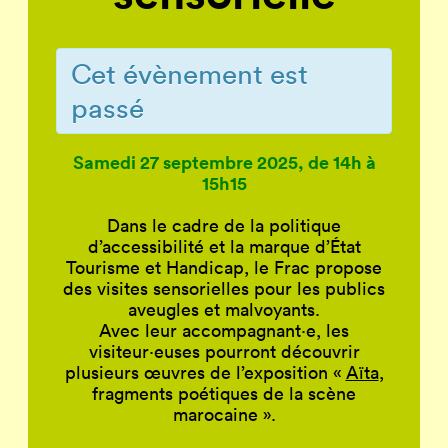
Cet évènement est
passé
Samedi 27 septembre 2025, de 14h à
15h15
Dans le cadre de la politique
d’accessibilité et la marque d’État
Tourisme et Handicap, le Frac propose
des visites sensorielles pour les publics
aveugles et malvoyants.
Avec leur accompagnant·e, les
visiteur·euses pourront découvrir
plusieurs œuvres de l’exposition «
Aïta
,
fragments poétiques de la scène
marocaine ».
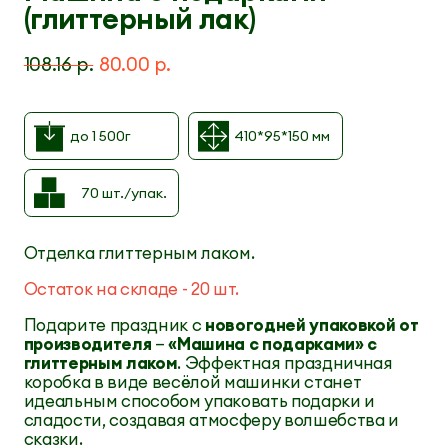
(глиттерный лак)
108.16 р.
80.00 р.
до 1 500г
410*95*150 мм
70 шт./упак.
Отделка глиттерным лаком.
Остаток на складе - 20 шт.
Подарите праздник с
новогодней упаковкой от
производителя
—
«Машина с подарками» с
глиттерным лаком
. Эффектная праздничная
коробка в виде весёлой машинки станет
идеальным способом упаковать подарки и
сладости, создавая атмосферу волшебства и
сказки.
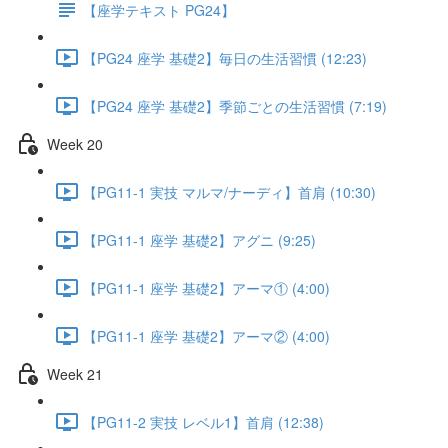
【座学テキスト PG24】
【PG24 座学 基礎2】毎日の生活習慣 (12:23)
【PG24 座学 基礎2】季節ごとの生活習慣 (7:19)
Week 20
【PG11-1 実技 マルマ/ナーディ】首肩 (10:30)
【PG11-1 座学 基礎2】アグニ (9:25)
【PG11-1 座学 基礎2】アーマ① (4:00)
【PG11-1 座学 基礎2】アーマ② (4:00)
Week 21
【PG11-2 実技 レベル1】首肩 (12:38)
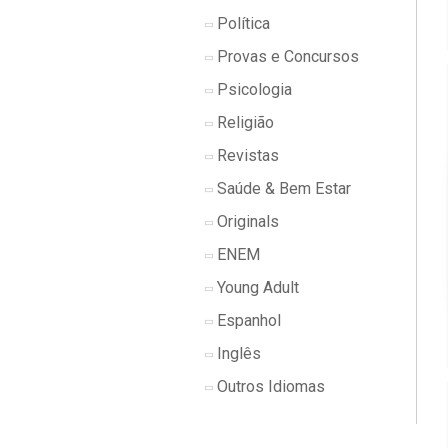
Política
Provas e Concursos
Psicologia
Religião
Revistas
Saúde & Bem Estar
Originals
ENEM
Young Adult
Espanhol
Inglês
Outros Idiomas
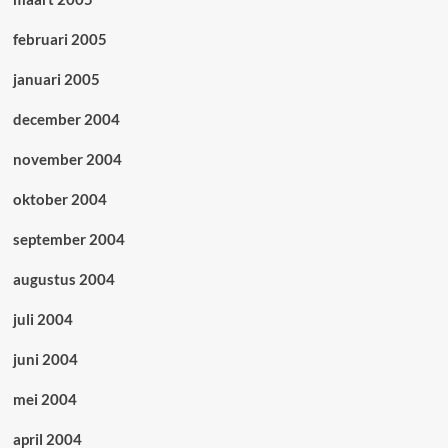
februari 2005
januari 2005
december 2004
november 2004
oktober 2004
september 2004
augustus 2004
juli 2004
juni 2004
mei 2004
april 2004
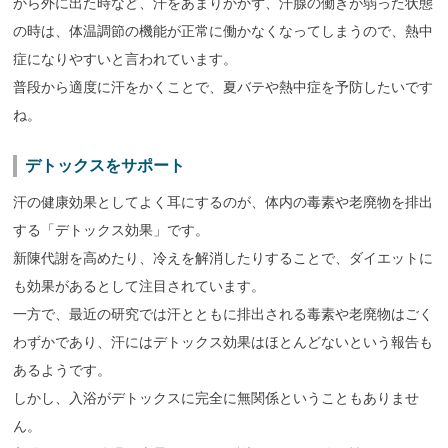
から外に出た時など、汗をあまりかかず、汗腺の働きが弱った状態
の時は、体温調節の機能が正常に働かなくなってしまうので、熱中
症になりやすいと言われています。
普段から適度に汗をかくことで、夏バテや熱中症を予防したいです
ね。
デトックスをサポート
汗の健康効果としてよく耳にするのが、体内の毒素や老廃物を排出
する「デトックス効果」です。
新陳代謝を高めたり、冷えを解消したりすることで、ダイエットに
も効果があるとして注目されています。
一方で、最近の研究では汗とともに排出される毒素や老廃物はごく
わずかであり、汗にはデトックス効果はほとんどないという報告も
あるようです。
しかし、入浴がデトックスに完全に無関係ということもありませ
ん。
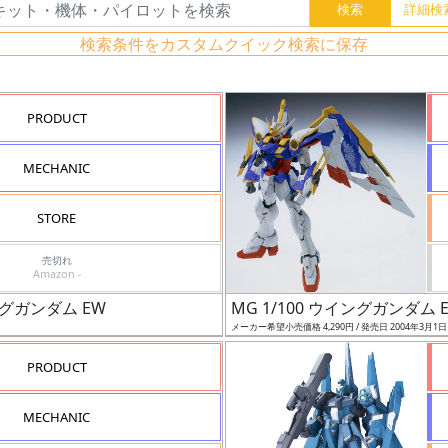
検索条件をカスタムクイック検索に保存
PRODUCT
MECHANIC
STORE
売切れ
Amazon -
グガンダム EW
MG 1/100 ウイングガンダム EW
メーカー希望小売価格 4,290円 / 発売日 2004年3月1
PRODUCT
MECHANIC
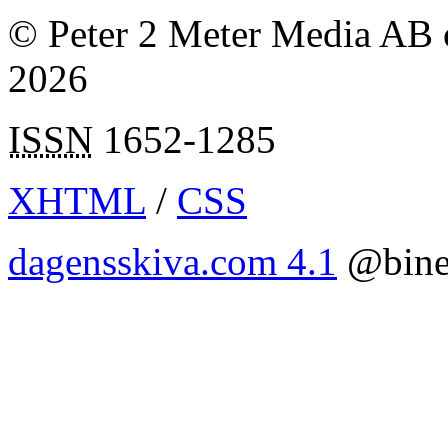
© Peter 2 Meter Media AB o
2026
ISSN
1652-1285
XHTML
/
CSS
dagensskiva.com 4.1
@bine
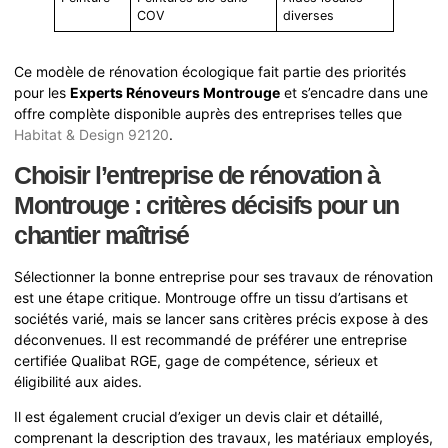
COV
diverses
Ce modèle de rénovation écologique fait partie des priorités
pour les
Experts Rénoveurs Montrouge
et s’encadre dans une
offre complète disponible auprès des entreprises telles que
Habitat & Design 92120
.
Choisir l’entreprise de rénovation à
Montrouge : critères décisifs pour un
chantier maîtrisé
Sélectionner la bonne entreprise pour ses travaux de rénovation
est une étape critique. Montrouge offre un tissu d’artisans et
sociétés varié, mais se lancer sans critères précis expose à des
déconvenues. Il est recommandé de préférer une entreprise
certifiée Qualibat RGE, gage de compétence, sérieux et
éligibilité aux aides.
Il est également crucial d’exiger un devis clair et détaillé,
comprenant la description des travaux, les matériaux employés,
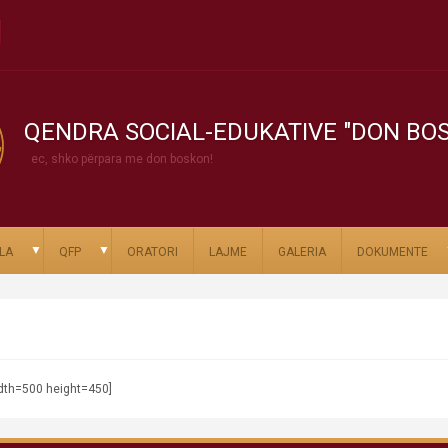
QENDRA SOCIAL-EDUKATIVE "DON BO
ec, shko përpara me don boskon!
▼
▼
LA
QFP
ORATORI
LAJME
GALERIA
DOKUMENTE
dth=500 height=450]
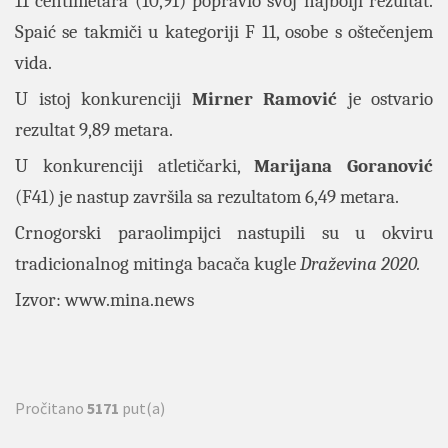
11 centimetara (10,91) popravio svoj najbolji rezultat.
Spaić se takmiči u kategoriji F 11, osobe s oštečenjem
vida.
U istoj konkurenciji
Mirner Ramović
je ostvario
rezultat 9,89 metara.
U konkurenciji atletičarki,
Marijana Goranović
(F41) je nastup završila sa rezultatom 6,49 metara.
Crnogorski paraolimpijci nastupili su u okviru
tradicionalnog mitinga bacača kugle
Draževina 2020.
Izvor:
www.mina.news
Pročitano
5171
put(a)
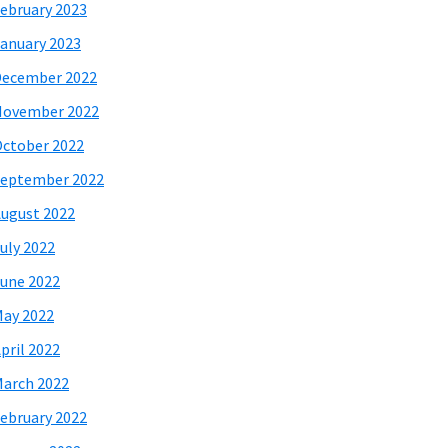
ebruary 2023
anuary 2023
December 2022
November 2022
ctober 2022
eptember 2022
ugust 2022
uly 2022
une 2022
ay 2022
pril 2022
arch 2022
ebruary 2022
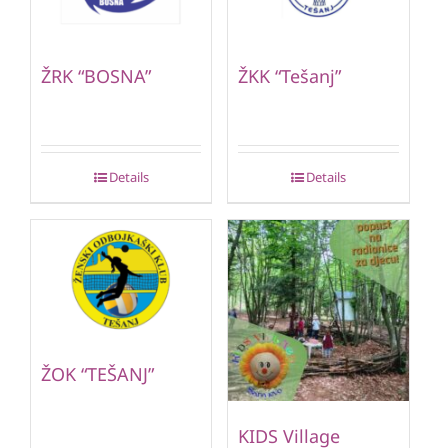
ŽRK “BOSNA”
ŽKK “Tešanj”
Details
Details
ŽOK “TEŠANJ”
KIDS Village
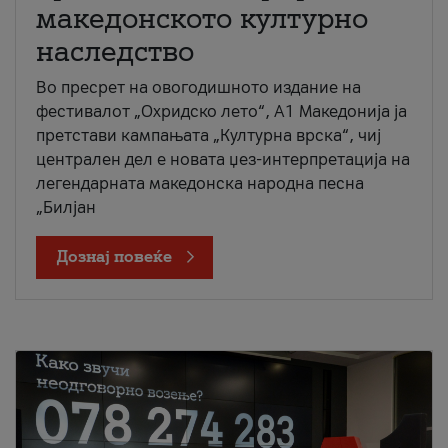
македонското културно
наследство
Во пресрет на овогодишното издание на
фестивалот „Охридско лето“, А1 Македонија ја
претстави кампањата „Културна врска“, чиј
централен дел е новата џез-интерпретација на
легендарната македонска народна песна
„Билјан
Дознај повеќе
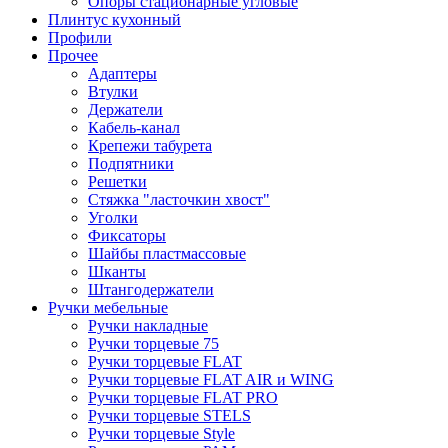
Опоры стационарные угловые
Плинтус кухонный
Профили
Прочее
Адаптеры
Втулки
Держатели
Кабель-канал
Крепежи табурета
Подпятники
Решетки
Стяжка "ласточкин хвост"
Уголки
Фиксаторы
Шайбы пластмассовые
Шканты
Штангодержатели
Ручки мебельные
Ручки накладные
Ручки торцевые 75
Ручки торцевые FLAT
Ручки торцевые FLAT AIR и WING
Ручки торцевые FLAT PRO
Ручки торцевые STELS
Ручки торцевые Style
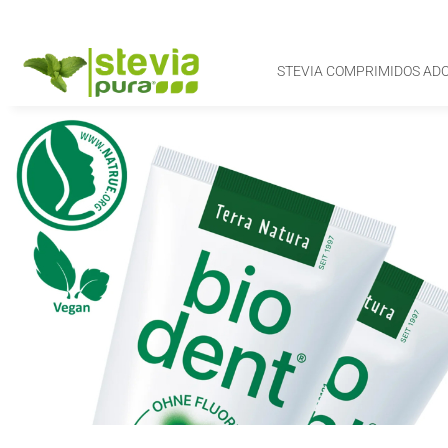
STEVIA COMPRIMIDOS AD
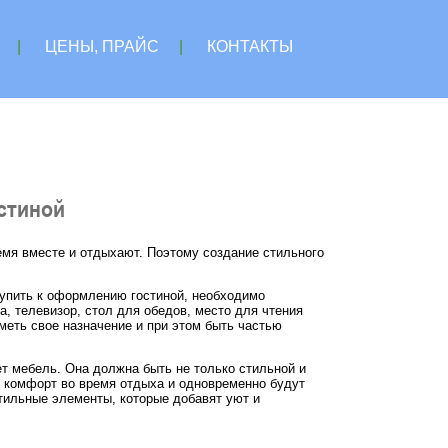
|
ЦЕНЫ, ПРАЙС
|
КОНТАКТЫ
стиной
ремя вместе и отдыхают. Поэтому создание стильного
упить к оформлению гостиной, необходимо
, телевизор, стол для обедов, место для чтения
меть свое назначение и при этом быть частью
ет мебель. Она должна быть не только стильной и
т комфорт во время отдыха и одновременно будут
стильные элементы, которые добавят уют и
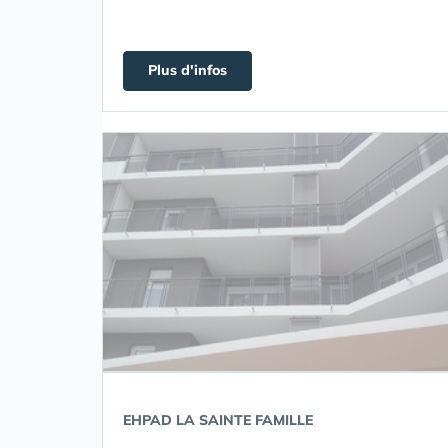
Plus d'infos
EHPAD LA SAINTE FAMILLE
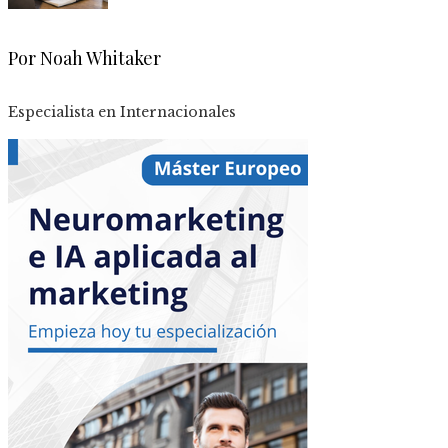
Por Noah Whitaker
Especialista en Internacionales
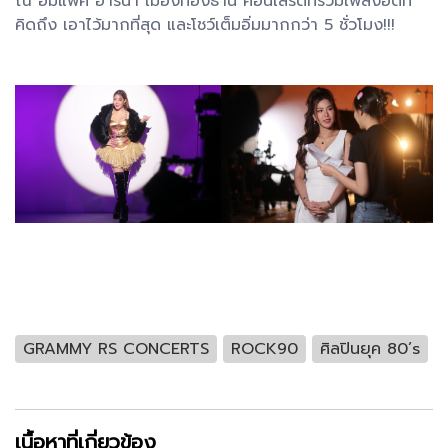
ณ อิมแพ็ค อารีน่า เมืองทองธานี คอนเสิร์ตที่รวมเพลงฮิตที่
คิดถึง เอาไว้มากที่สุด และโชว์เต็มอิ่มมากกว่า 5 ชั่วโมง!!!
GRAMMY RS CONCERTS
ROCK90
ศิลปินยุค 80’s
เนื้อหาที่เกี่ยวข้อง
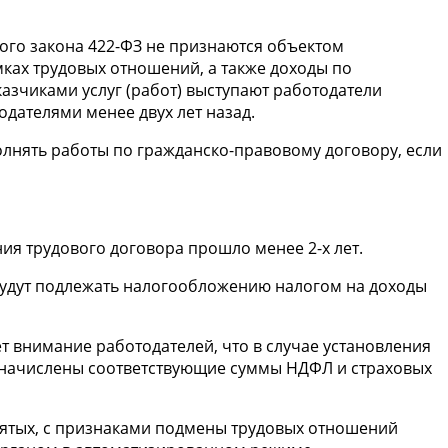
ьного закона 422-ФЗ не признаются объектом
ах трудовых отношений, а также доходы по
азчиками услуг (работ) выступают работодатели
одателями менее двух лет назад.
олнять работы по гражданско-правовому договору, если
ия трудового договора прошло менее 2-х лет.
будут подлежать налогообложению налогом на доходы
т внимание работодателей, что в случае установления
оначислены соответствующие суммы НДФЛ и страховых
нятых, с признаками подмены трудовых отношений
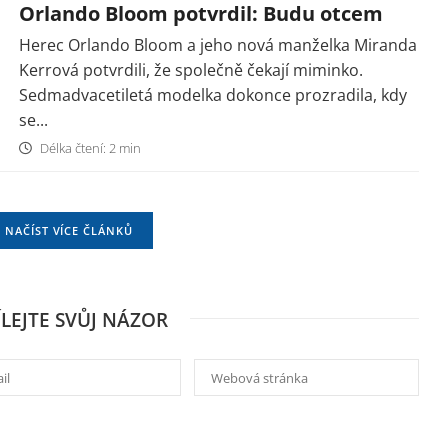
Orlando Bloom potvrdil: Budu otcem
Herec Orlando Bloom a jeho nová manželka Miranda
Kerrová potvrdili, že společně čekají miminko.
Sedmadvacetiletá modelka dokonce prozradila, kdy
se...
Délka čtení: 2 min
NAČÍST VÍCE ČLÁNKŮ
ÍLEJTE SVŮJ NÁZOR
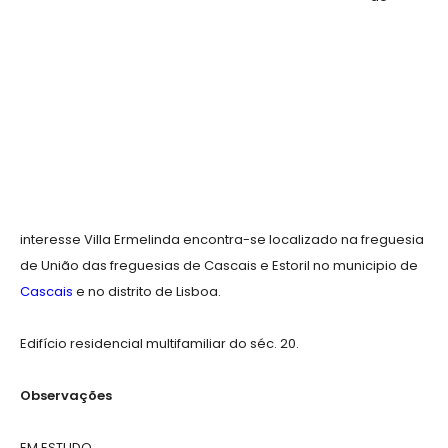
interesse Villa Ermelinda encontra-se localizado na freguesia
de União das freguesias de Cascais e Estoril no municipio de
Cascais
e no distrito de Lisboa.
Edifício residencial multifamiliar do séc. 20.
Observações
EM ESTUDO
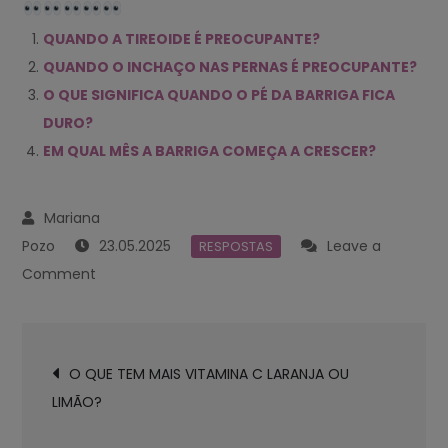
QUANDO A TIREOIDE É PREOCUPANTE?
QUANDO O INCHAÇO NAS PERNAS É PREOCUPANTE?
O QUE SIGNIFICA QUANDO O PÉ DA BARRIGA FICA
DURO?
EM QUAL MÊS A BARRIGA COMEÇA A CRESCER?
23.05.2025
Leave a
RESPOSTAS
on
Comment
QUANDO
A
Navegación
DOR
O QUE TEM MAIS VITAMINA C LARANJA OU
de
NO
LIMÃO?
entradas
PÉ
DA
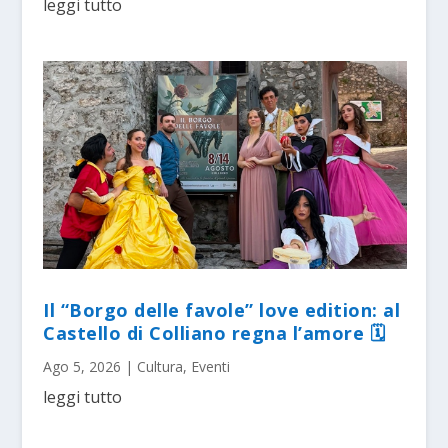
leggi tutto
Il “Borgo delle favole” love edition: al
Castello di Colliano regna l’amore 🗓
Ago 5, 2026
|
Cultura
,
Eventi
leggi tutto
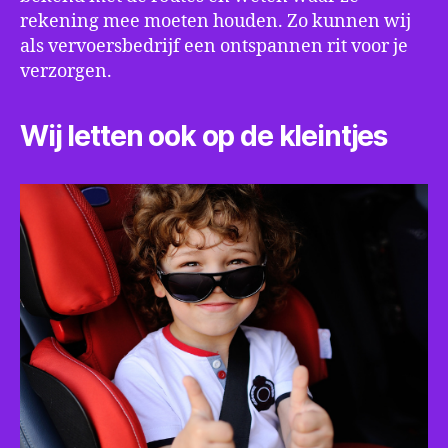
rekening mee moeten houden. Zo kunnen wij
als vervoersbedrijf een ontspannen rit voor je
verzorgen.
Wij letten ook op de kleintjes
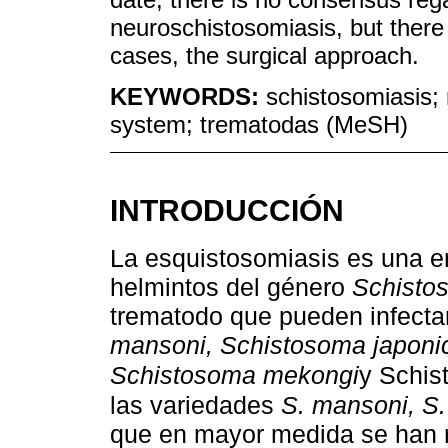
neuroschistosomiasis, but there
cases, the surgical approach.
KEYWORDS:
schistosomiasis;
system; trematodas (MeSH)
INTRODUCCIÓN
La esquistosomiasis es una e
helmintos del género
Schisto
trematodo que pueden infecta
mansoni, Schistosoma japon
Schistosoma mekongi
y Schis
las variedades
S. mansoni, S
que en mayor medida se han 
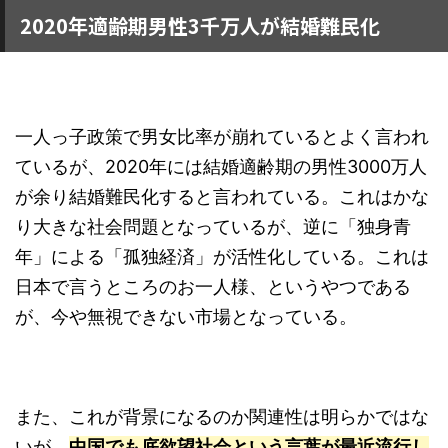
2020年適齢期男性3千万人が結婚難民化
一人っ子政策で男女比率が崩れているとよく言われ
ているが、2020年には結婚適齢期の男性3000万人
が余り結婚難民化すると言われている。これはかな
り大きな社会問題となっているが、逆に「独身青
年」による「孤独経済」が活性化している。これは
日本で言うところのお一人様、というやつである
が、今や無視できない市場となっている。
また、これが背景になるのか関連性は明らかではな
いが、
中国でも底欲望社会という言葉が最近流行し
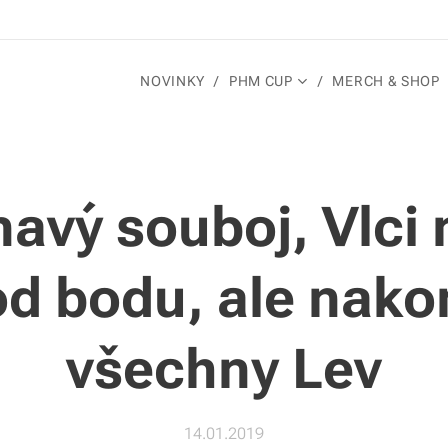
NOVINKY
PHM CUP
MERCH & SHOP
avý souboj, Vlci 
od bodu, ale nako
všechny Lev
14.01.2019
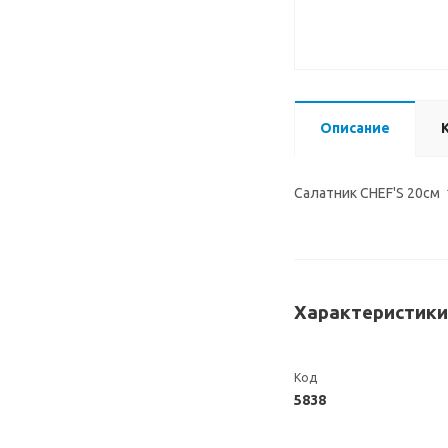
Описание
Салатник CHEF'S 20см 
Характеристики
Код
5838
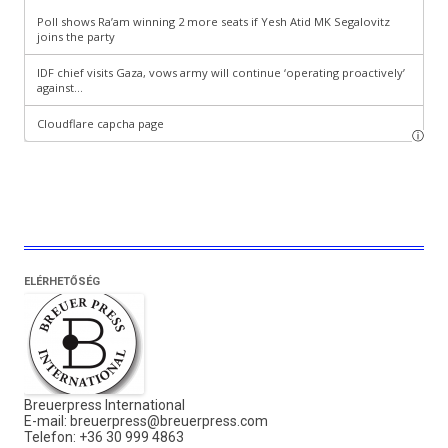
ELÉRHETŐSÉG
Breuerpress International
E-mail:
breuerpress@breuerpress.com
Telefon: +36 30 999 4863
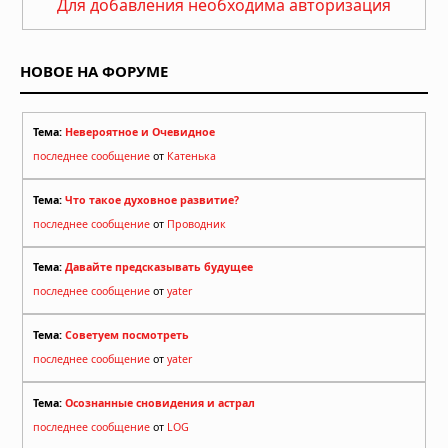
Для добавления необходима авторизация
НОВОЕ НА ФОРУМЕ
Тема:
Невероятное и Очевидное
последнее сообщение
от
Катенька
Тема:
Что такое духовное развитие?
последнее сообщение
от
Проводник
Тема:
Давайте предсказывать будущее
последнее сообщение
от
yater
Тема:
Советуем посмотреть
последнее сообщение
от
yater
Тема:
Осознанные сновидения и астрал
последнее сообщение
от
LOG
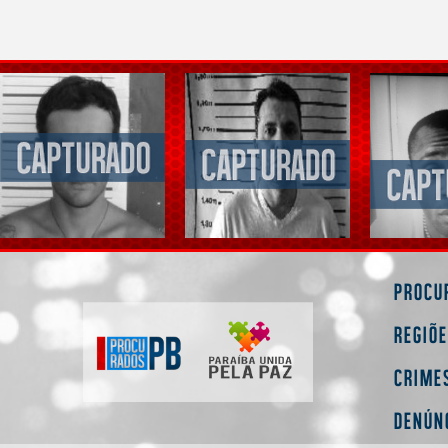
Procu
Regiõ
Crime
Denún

## Problem details
Your answer should be every line from the material above in which the word "быть" appears.

## Result
меть свое назначение и при этом быть частью
ет мебель. Она должна быть не только стильной и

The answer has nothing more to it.